Task to complete:
Pictures stay out of this copy, which runs from the first line of the material through the line containing "shoe: none [233,481,329,575]".
################
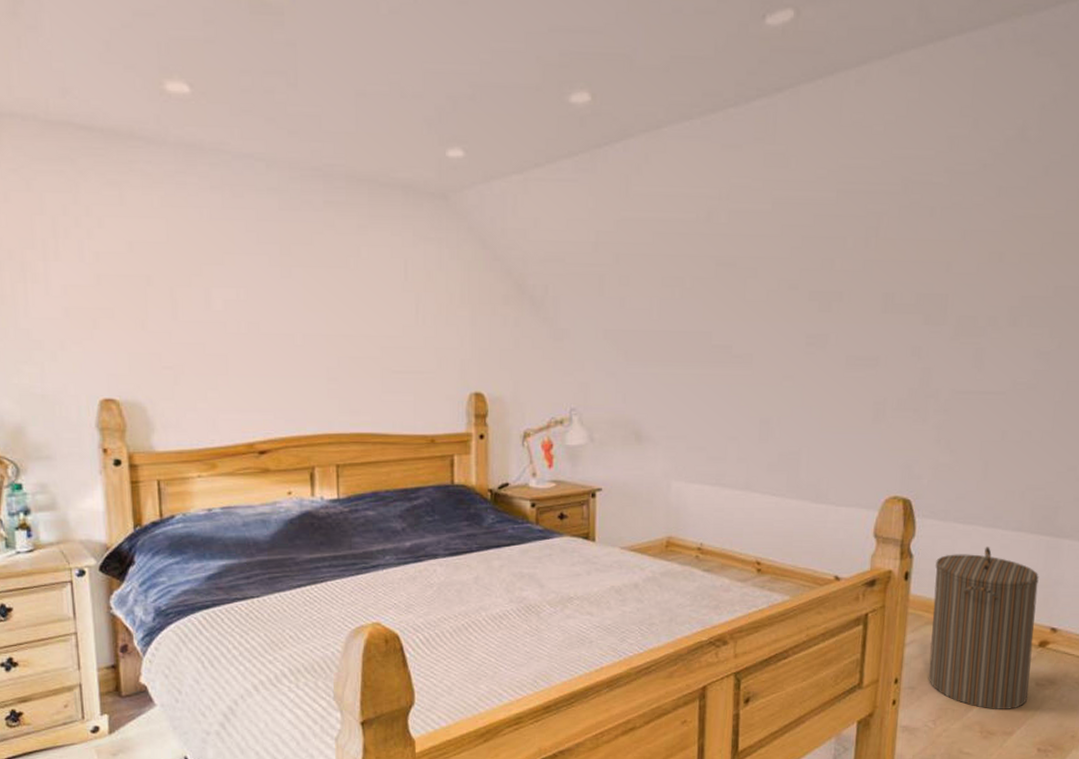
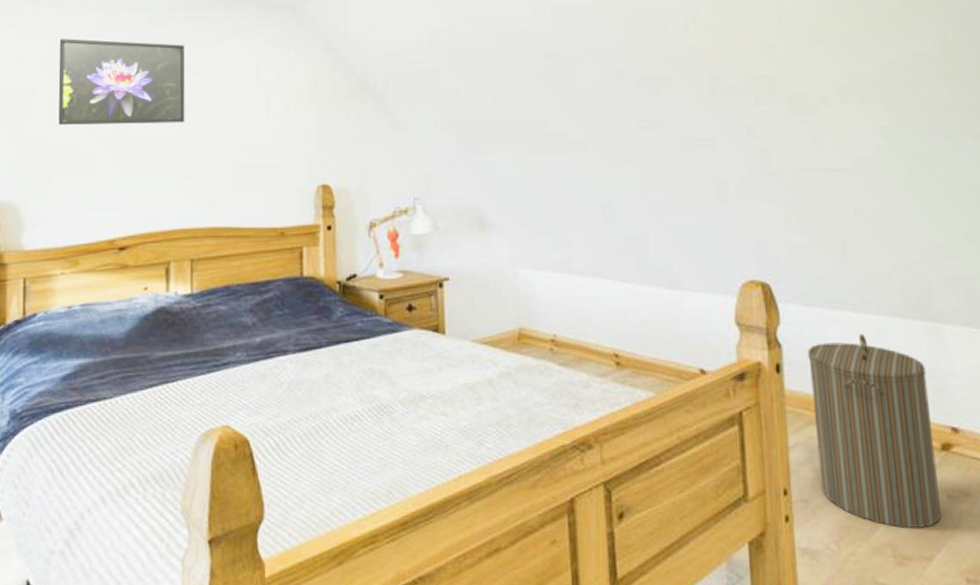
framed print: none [177,221,326,322] -> present [58,38,185,125]

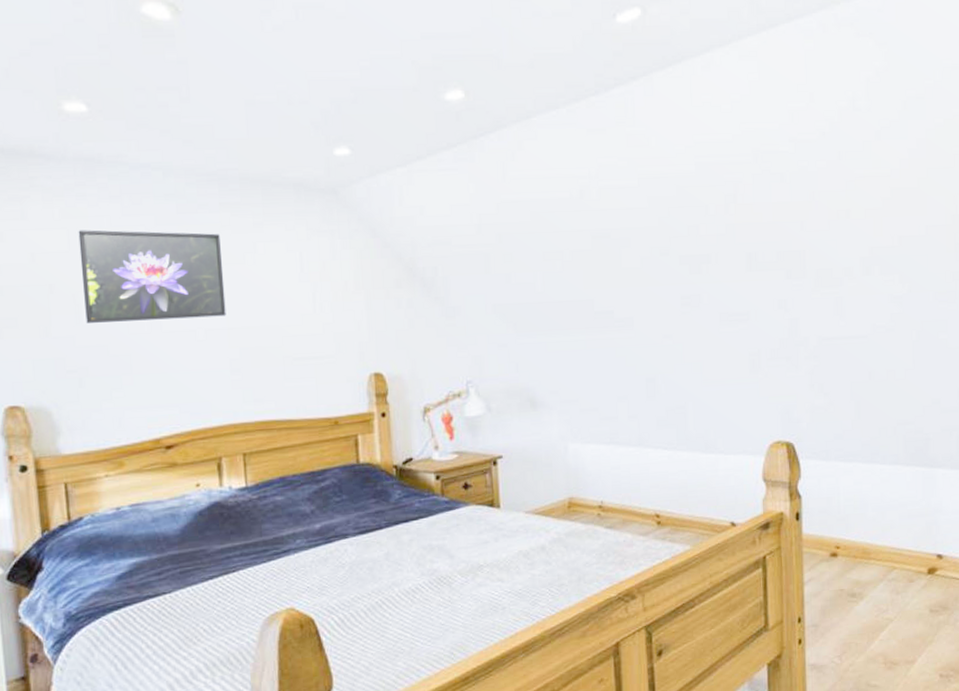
laundry hamper: present [808,334,942,528] -> none [823,482,925,640]

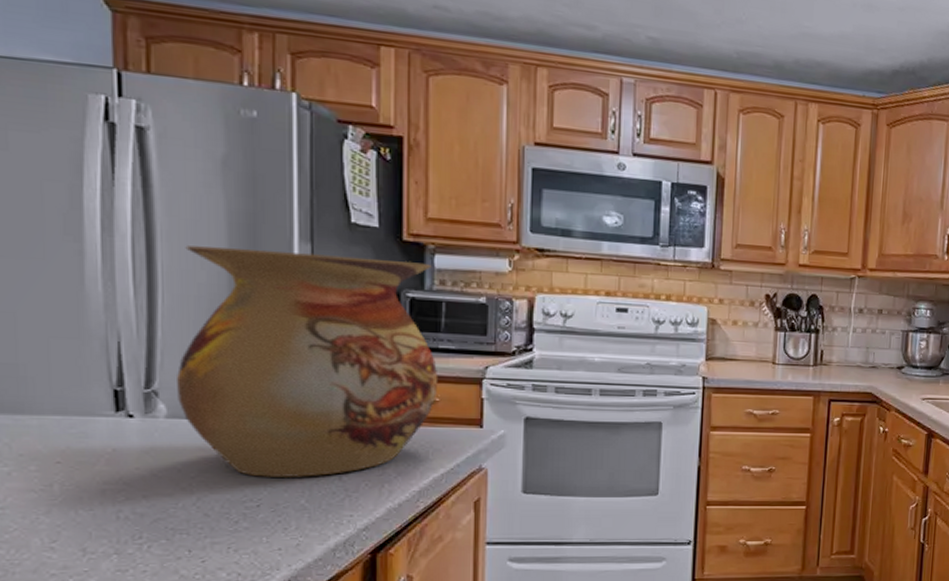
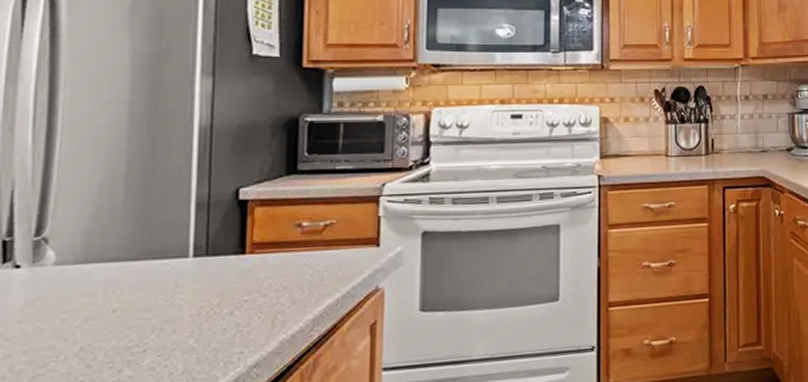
vase: present [177,246,439,477] -> none [68,87,335,319]

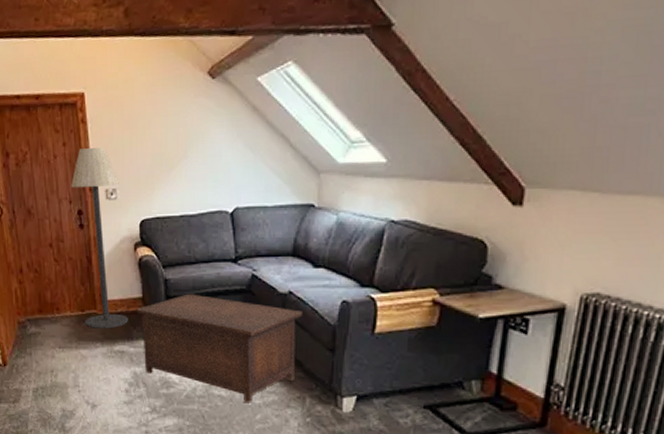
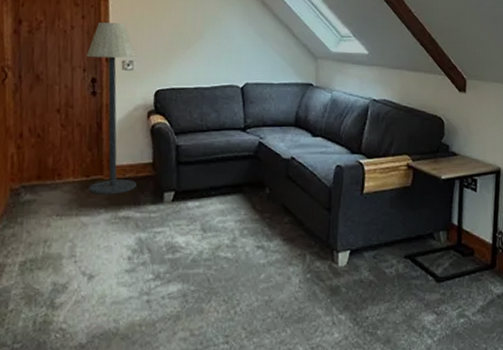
cabinet: present [136,294,302,404] -> none [145,159,303,264]

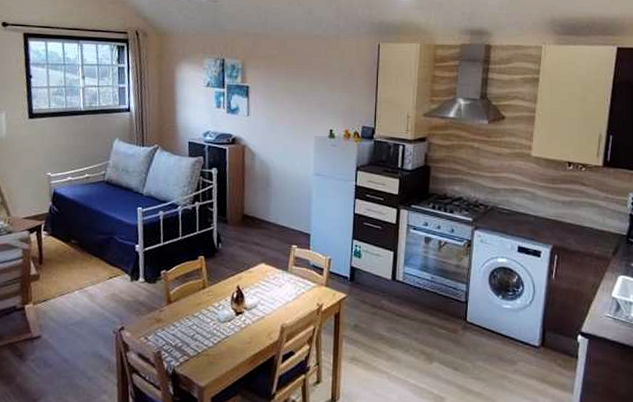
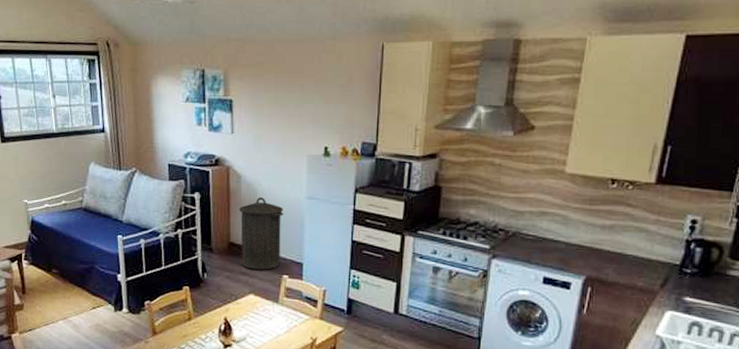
trash can: none [252,173,294,240] -> present [238,197,284,270]

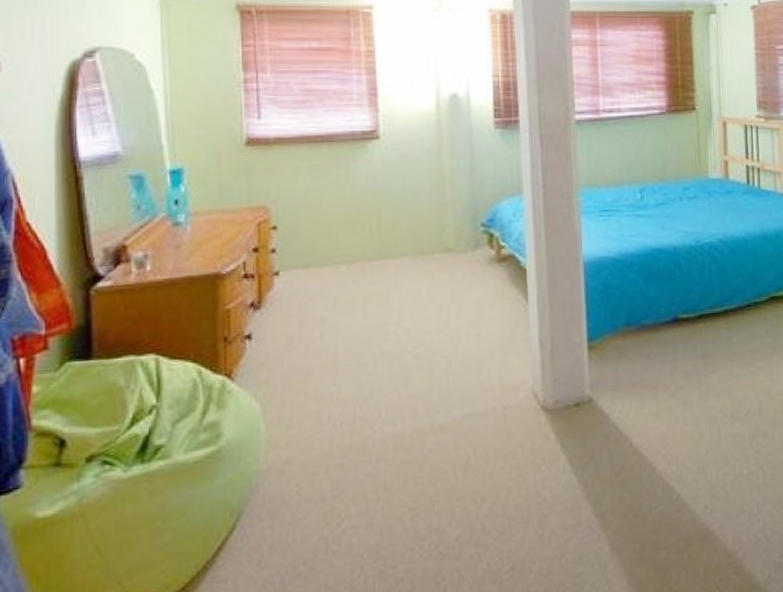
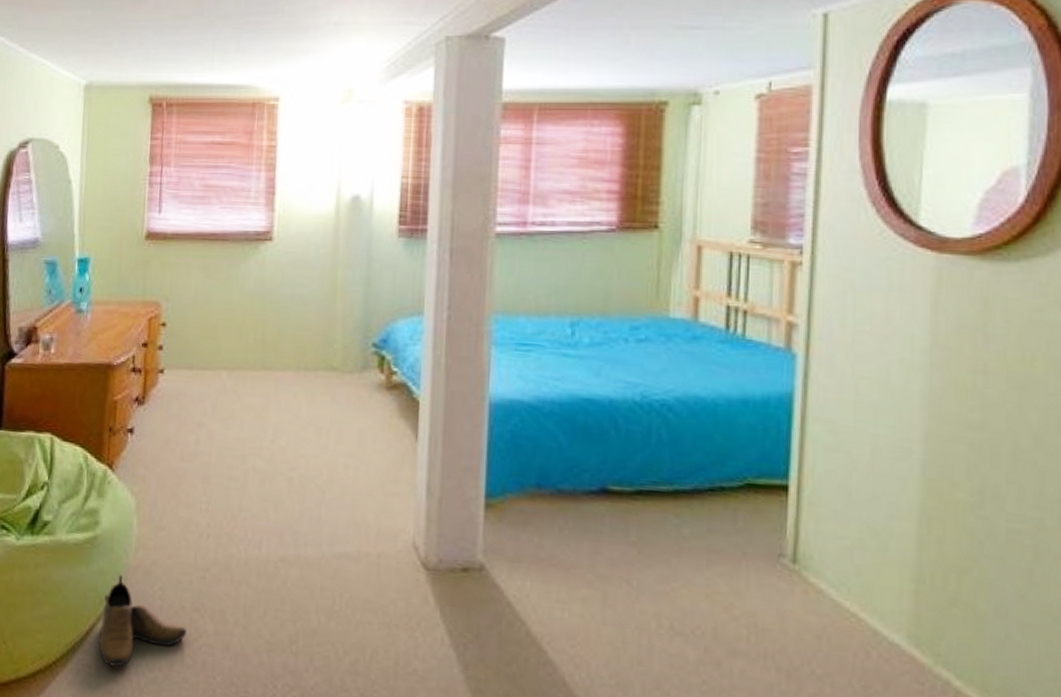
shoe: none [233,481,329,575] -> present [98,575,187,667]

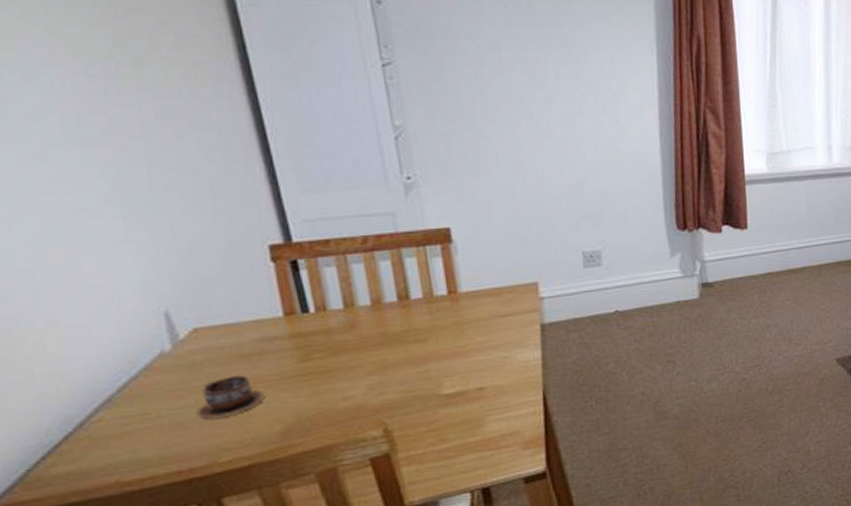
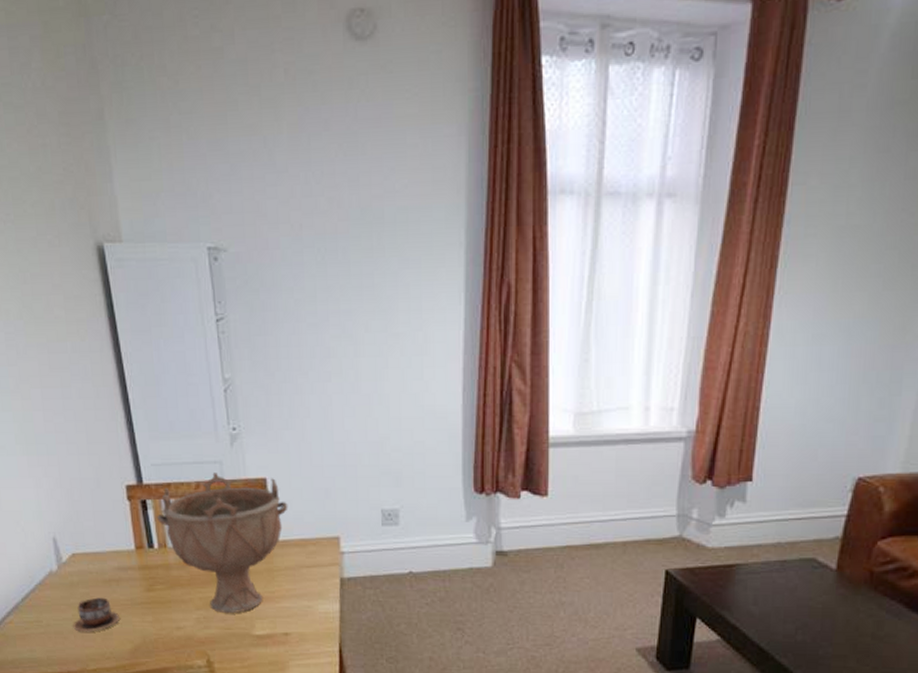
decorative bowl: none [311,225,478,376] -> present [156,473,288,614]

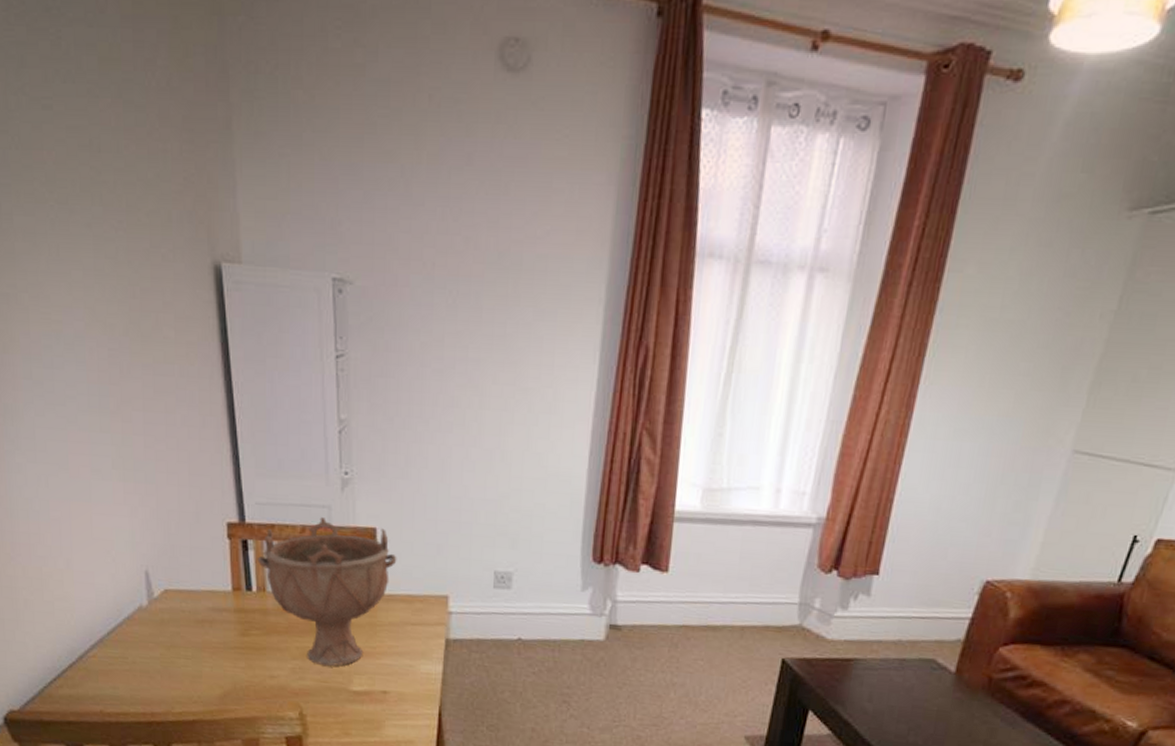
cup: present [73,597,120,632] -> none [160,637,210,673]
################
Your response:
framed print: none [177,221,326,322] -> present [58,38,185,125]

laundry hamper: present [808,334,942,528] -> none [823,482,925,640]

vase: present [177,246,439,477] -> none [68,87,335,319]

cabinet: present [136,294,302,404] -> none [145,159,303,264]

trash can: none [252,173,294,240] -> present [238,197,284,270]

shoe: none [233,481,329,575] -> present [98,575,187,667]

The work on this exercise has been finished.